EU-weites Verbot seit 2005
Nach einigen skandinavischen Ländern gehörte die Schweiz damit zu den ersten Ländern, die diesen Schritt vollzogen, was nicht selbstverständlich war: Immerhin hatte die Schweiz mit der Eternit AG Standort einen der grössten Produzenten von asbesthaltigen Produkten, wie die Unia schreibt. Ein EU-weites Asbestverbot gilt seit 2005.
Mit dem Verbot verschwand das Thema vorübergehend von der Bildfläche. Doch die Zahl der asbestbedingten Todesfälle nahm unterdessen trotz Verbot weiter zu. Im Frühling dieses Jahres prognostizierte die Suva gar einen Anstieg dieser Mesotheliom-Fälle von 120 auf 170 pro Jahr.

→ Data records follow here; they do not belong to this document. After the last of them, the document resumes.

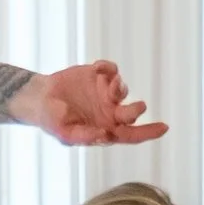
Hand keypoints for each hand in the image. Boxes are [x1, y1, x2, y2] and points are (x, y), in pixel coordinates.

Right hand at [26, 58, 165, 149]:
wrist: (38, 98)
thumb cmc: (52, 121)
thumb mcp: (65, 134)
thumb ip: (85, 136)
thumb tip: (106, 136)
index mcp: (105, 129)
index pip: (131, 135)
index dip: (148, 132)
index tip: (164, 128)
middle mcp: (109, 112)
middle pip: (130, 113)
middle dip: (135, 110)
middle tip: (138, 106)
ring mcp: (104, 93)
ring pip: (122, 89)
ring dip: (119, 87)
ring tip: (110, 84)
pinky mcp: (97, 76)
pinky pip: (111, 70)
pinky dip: (107, 68)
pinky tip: (96, 68)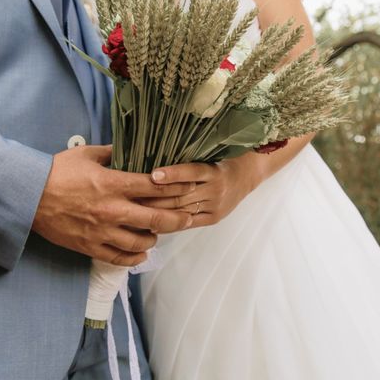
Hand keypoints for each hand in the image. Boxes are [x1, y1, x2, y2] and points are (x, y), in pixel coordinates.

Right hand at [33, 145, 195, 266]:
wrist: (28, 195)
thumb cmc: (56, 172)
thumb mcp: (86, 154)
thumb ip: (112, 152)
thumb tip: (129, 148)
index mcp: (113, 183)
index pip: (155, 187)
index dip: (177, 187)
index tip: (190, 187)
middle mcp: (112, 209)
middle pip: (156, 218)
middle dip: (178, 218)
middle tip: (189, 217)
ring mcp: (101, 231)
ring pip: (141, 241)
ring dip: (155, 237)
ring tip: (159, 232)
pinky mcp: (89, 246)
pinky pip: (119, 258)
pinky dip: (134, 258)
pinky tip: (142, 253)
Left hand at [141, 153, 264, 228]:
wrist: (248, 175)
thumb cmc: (222, 160)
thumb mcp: (209, 155)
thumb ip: (187, 162)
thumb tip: (155, 165)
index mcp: (214, 170)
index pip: (191, 172)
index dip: (172, 174)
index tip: (153, 175)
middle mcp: (215, 189)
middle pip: (181, 195)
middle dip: (156, 197)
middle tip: (132, 196)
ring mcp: (215, 206)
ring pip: (182, 210)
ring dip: (158, 211)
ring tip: (136, 211)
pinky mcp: (214, 218)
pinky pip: (188, 223)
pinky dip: (170, 224)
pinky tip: (153, 224)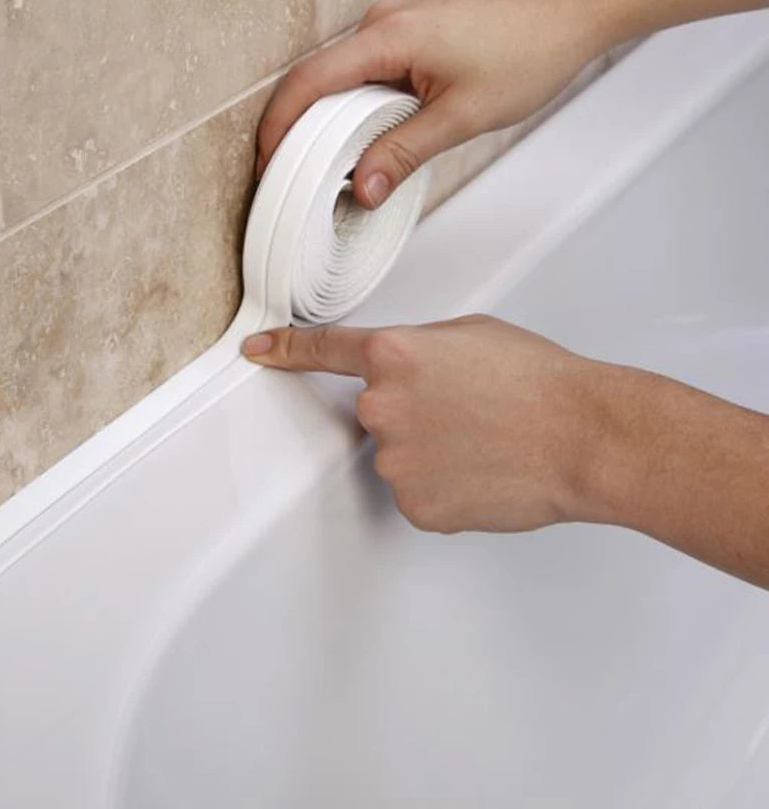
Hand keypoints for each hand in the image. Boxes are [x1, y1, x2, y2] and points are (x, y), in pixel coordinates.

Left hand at [242, 315, 610, 532]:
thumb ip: (417, 347)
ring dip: (429, 450)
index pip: (322, 350)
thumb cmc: (539, 380)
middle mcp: (381, 407)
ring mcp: (394, 461)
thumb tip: (399, 367)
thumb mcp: (470, 334)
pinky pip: (417, 492)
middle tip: (467, 410)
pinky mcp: (414, 506)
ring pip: (398, 454)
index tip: (258, 351)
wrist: (583, 437)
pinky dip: (442, 485)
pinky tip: (480, 472)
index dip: (285, 349)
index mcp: (392, 355)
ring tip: (484, 441)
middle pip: (375, 410)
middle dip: (410, 409)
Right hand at [256, 0, 602, 207]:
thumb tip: (359, 189)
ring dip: (331, 122)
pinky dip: (357, 108)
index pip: (307, 82)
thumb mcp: (461, 116)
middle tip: (294, 181)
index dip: (278, 127)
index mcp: (386, 36)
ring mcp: (396, 24)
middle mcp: (381, 22)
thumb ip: (402, 153)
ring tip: (329, 169)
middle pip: (316, 80)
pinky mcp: (412, 33)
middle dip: (298, 132)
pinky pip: (366, 72)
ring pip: (342, 79)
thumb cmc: (529, 50)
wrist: (574, 10)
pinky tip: (368, 139)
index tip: (266, 167)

3900 Todesfälle durch Asbest bis 2040
Bis zum Jahr 2040 rechnet die Suva mit insgesamt bis zu 3900 Todesfällen. Bisher hat die Suva mehr als 5100 Fälle von asbestbedingten Berufskrankheiten anerkannt. So ist Asbest 30 Jahre nach dem Verbot für die Hälfte aller Todesfälle in der Berufsunfallversicherung verantwortlich.
Seit drei Jahren springt eine privatrechtliche Stiftung ein, der «Entschädigungsfonds für Asbestopfer» (EFA). Dabei geht es darum, auch Asbestopfer in eine Entschädigungslösung einzuschliessen, die nicht der obligatorischen Unfallversicherung unterstehen. Betroffen waren beispielsweise Frauen von Arbeitern, die asbestverschmutzte Kleidung wuschen.
Gesuche für Entschädigungen erreichten 2019 Höchststand
Doch die Anzahl Entschädigungen und Gesuche für Asbestopfer hat letztes Jahr einen Höchststand erreicht. Nun droht der Stiftung das Geld auszugehen. Seit der Gründung gingen insgesamt 24 Millionen Franken an Spenden ein. Benötigt werden bis 2025 voraussichtlich 100 Millionen Franken.
Um die Bemühungen der Suva und des Bundes zu koordinieren, wurde 2002 eine gemeinsame Informationsplattform geschaffen. Das Forum Asbest Schweiz (FACH).